- [Directive 1]
In the article on direct marketing and the Web, what percentage of B2B chief marketing officers in the Forrester Research survey said they intended to increase their Internet- and Web-marketing investments in 2008?
- [Directive 2]
Reproduce the passage of the article on direct marketing and the Web starting at "Lee explained the" and ending at "consumer is ready.".
- [Directive 3]
Carry on writing the article on direct marketing and the Web, picking up right after its final sentence.

::: Selected text :::

Direct Marketing Meets the Web
ORLANDO, FLA. -- When we think of direct marketing, we often brush it off as little more than Marketing 101. In fact, at the Direct Marketing Conference in Chicago last year, one exhibitor candidly remarked, "Most of these companies are about five years behind." Even so, many companies in the industry tried to run before they could walk -- and inevitably tripped themselves up in the process. Those days may be in the past -- at least according to Yuchun Lee, the chief executive officer of enterprise marketing management provider Unica, who delivered the keynote speech at the Direct Marketing Association (DMA) B-to-B Marketing Conference here this week. Lee's message? By leveraging the power of the Internet, direct marketing could reemerge as "hip" without sacrificing its fundamental strengths.
"The current relationship between buyers and sellers is not sustainable," Lee told the audience during his presentation, "The Next Wave: Impact of the Internet on B-to-B Cross-Channel Marketing." Customer satisfaction and vendor perception
of satisfaction are facing a disconnect, he said. Therefore, marketers need to take charge of all their channels and go where the consumers are -- and, right now, they're on the Internet.
In support of his position, Lee cited a Forrester Research survey on the investment priorities of B2B chief marketing officers: 27 percent of respondents said they intend to increase their Internet- and Web-marketing investments in 2008, by far the number-one response among all marketing categories. Moreover, a recent survey conducted by the Association of National Advertisers reported that 68 percent of B2B and 78 percent of B2C companies increased their online marketing spend from 2006 to 2007.
Lee explained the primary motivations for marketing's movement toward the online channel:
- A power shift to the buyer: Empowered with more options, more information, and more channels of communications, the buyer is well equipped to get what she wants. The salesperson merely becomes an advisor rather than someone who has the ability to deliver or withhold information.
- The need for relevancy: Consumers are wary of anything being pushed upon them. "Marketing should be so relevant that it feels like a service," Lee said. In addition, companies need to be prepared to deliver as soon as the consumer is ready.
Just a few years ago, Lee said, the Internet was a static billboard. Today, it's the most interactive tool a marketer has available to gain deeper insight into understanding the consumer. And Lee firmly stated that, in five years, more than 50 percent of consumer data will be captured via the Internet.

::: Provided information :::

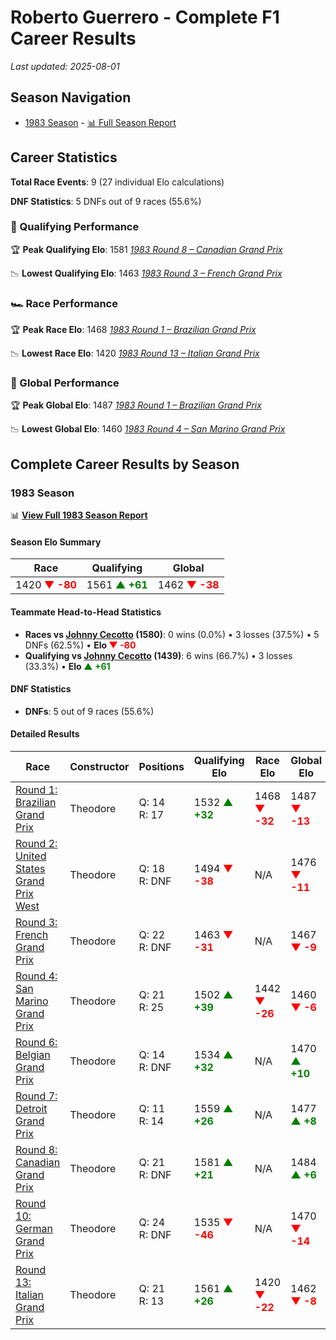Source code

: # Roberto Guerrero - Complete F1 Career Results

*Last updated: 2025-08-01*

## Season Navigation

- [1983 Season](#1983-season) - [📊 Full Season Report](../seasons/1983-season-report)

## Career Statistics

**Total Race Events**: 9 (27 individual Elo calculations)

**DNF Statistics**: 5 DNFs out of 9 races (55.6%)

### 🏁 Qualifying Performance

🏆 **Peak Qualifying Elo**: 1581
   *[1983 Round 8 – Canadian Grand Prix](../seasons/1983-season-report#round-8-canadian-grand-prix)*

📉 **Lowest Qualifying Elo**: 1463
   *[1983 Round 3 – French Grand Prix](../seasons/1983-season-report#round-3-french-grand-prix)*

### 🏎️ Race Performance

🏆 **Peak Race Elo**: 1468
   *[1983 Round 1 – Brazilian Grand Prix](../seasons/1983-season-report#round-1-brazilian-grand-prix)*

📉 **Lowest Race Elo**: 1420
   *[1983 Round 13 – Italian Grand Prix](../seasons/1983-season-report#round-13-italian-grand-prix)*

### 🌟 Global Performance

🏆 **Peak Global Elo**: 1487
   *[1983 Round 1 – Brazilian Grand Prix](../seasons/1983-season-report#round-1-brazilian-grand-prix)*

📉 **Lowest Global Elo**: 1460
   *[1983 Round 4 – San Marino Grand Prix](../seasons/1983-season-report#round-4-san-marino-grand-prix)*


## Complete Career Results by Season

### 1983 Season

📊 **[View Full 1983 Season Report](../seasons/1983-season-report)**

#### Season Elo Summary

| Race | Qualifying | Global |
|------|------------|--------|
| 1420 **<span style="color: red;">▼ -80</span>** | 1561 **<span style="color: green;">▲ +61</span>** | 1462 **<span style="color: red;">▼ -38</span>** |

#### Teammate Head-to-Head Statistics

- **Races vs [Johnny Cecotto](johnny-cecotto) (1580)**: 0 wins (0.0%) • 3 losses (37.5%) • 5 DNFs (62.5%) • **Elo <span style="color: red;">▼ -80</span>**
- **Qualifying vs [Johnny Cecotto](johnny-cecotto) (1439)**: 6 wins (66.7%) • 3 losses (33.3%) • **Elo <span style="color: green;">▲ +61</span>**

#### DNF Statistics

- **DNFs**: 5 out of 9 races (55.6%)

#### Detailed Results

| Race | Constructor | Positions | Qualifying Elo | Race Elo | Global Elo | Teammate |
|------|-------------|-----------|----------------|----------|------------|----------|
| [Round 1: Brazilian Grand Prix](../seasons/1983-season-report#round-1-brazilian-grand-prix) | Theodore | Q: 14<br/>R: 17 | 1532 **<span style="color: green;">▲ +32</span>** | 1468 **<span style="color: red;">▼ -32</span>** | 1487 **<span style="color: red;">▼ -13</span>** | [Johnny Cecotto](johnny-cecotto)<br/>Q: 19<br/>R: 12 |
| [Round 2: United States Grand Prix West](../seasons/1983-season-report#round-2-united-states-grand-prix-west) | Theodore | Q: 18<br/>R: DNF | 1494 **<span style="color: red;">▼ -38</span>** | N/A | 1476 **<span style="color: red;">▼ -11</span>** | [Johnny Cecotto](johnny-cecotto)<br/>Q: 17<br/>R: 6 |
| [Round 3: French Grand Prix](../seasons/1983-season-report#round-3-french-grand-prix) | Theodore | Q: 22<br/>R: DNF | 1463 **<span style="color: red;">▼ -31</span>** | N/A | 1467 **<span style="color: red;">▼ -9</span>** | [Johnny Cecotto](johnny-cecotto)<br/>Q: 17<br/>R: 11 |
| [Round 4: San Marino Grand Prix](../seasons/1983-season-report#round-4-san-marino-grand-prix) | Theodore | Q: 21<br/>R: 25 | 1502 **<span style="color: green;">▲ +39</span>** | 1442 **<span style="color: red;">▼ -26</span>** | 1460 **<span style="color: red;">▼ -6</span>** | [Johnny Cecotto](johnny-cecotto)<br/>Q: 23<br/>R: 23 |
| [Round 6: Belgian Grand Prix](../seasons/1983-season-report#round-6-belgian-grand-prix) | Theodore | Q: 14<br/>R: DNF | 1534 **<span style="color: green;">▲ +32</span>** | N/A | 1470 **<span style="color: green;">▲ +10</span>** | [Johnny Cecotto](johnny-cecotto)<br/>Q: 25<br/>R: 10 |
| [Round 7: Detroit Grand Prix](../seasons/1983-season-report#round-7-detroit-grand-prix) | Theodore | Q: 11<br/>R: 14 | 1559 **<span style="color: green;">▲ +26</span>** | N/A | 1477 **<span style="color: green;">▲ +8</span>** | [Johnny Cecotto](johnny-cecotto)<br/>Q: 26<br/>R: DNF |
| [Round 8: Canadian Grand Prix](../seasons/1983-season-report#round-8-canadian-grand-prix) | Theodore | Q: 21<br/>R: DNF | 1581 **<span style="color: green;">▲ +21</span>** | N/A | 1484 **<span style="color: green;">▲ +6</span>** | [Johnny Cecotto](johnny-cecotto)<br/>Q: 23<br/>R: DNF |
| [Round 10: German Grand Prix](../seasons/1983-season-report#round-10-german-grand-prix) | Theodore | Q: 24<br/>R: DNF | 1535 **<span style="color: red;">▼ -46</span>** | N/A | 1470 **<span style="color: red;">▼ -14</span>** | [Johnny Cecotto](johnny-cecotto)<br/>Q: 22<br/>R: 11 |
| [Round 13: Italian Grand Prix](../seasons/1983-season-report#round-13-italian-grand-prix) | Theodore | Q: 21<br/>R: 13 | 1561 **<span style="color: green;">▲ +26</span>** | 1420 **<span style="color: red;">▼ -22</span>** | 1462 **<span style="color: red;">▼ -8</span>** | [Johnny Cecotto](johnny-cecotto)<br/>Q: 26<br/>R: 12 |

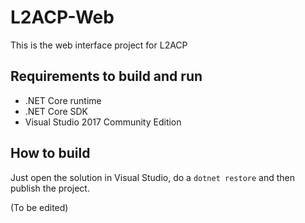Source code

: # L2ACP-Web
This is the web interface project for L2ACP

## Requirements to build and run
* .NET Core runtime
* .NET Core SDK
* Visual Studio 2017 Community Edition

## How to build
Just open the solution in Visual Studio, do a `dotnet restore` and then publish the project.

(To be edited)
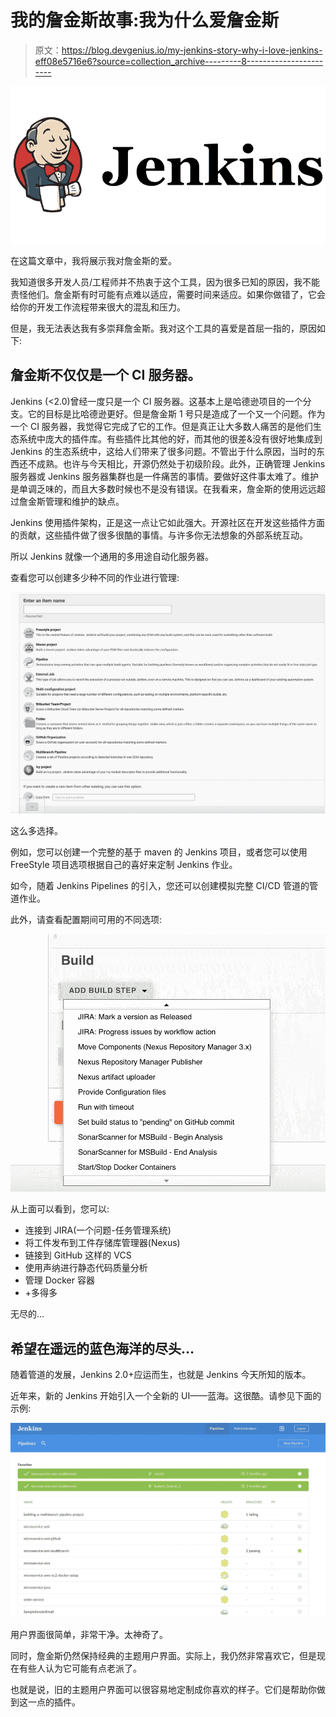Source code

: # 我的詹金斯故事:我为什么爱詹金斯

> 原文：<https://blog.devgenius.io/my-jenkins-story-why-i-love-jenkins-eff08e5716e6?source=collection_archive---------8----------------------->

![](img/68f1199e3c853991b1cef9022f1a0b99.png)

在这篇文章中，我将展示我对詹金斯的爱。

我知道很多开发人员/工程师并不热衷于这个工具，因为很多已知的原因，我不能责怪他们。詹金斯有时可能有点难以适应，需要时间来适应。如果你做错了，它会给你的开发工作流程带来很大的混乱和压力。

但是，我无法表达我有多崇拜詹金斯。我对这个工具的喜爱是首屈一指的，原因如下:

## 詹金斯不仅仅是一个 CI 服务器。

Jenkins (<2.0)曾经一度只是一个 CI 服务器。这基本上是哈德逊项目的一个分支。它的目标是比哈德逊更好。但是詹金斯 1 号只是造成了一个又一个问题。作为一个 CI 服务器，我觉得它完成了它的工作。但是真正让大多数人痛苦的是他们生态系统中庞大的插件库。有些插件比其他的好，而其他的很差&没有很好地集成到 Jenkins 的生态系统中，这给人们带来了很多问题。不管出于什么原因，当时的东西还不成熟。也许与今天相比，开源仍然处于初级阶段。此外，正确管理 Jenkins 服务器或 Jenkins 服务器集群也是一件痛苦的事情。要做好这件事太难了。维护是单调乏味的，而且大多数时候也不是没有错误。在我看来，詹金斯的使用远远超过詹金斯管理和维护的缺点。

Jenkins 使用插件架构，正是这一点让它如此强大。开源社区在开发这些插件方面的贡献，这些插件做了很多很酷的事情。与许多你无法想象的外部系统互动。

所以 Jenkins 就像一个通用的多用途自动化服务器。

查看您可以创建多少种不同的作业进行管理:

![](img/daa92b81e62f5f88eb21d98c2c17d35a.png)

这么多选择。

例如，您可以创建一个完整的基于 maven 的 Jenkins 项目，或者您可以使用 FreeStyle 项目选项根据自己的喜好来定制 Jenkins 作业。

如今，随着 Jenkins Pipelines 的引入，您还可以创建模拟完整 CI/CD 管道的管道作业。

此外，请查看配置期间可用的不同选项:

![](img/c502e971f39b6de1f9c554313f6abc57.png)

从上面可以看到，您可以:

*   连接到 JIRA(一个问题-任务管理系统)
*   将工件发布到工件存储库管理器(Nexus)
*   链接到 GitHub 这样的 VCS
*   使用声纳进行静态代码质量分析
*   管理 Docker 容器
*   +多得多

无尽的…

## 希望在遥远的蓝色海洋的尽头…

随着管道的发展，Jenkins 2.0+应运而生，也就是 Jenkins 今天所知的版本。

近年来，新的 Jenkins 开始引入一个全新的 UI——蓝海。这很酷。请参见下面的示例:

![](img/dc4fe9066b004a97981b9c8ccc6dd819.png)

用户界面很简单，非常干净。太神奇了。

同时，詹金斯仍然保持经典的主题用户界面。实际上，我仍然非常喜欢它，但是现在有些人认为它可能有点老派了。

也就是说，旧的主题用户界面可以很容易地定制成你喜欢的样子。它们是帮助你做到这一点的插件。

:::

- [Response box 1]
27 percent

- [Response box 2]
Lee explained the primary motivations for marketing's movement toward the online channel:
- A power shift to the buyer: Empowered with more options, more information, and more channels of communications, the buyer is well equipped to get what she wants. The salesperson merely becomes an advisor rather than someone who has the ability to deliver or withhold information.
- The need for relevancy: Consumers are wary of anything being pushed upon them. "Marketing should be so relevant that it feels like a service," Lee said. In addition, companies need to be prepared to deliver as soon as the consumer is ready.

- [Response box 3]
By looking at marketing through what Lee termed the "service lens," marketers are responsible for being relevant, ready when consumers are ready, persuasive rather than promotional, and prepared to consistently test and measure the quality of their campaigns. The Internet can help marketers to engage in activities to observe customer activity and respond to customer needs:
- Observe account activities;
- use email and Web interaction to nurture leads;
- use segmentation-based insight to personalize Web sites;
- create customer or prospect microsites that are specifically tailored to those audiences and their respective stages in the buying cycle; and
- conduct event-based marketing to see what customers are doing and where they're most likely to go next.
After venturing out onto the Web, marketers must not forget their existing channels. The final "Cross-Channel Paradigm" is crucial as marketers pull together the insight gleaned from offline
as well as online channels. Lee noted that while many issues on- and offline are the same, the industry seems to behave as if there were an insurmountable generation gap. To optimize any campaign, marketers must find a way to bring all the data together.
Other key contributions of the Internet include the ease-of-use of software-as-a-service, enabling companies to immediately download a marketing program without intensive technology resources. Moreover, the Internet is redefining communication, making it easier for vendors to collaborate with buyers in order to give those buyers exactly what they want.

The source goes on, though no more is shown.